Problem statement >> Reproduce the whole listing word for word. Leave every image out.
*** Stored data
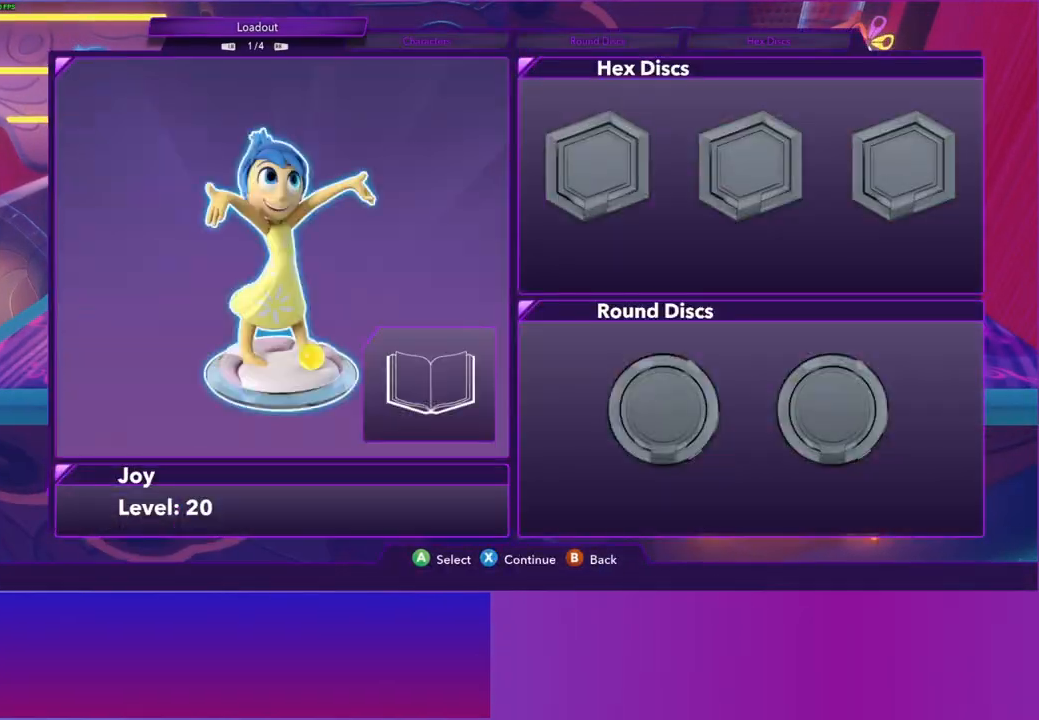
{"buttons": [], "left_stick": "center", "right_stick": "center", "events": [[100, "A", "up"], [183, "A", "down"], [283, "A", "up"], [367, "A", "down"], [467, "A", "up"]]}
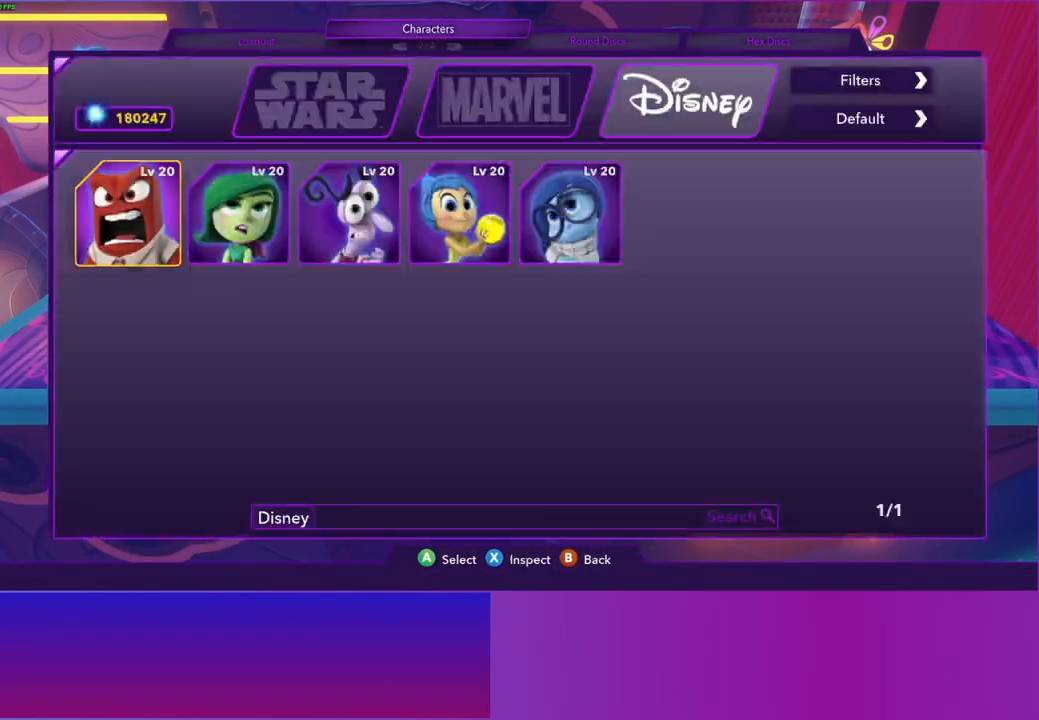
{"buttons": ["A"], "left_stick": "center", "right_stick": "center", "events": [[83, "A", "down"], [150, "A", "up"], [483, "A", "down"]]}
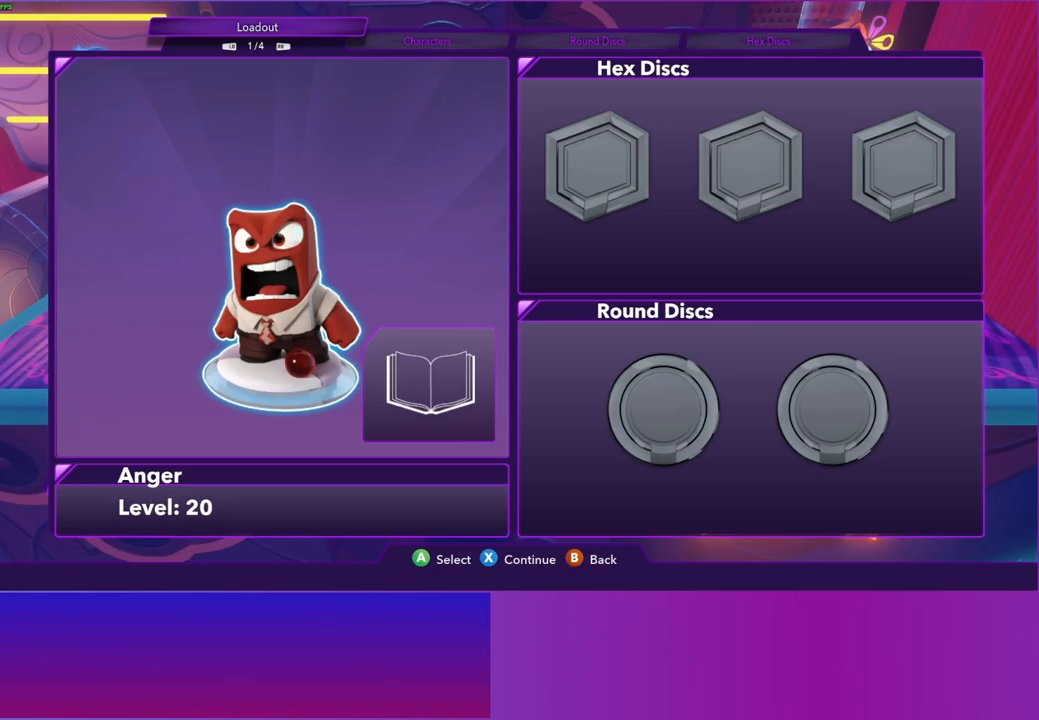
{"buttons": ["A"], "left_stick": "center", "right_stick": "center", "events": [[83, "A", "up"], [200, "DPAD_RIGHT", "down"], [283, "DPAD_RIGHT", "up"], [367, "DPAD_RIGHT", "down"], [450, "DPAD_RIGHT", "up"], [500, "A", "down"]]}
******
Result of the task >>
{"buttons": [], "left_stick": "center", "right_stick": "center", "events": [[100, "A", "up"], [183, "A", "down"], [283, "A", "up"], [367, "A", "down"], [467, "A", "up"]]}
{"buttons": ["A"], "left_stick": "center", "right_stick": "center", "events": [[83, "A", "down"], [150, "A", "up"], [483, "A", "down"]]}
{"buttons": ["A"], "left_stick": "center", "right_stick": "center", "events": [[83, "A", "up"], [200, "DPAD_RIGHT", "down"], [283, "DPAD_RIGHT", "up"], [367, "DPAD_RIGHT", "down"], [450, "DPAD_RIGHT", "up"], [500, "A", "down"]]}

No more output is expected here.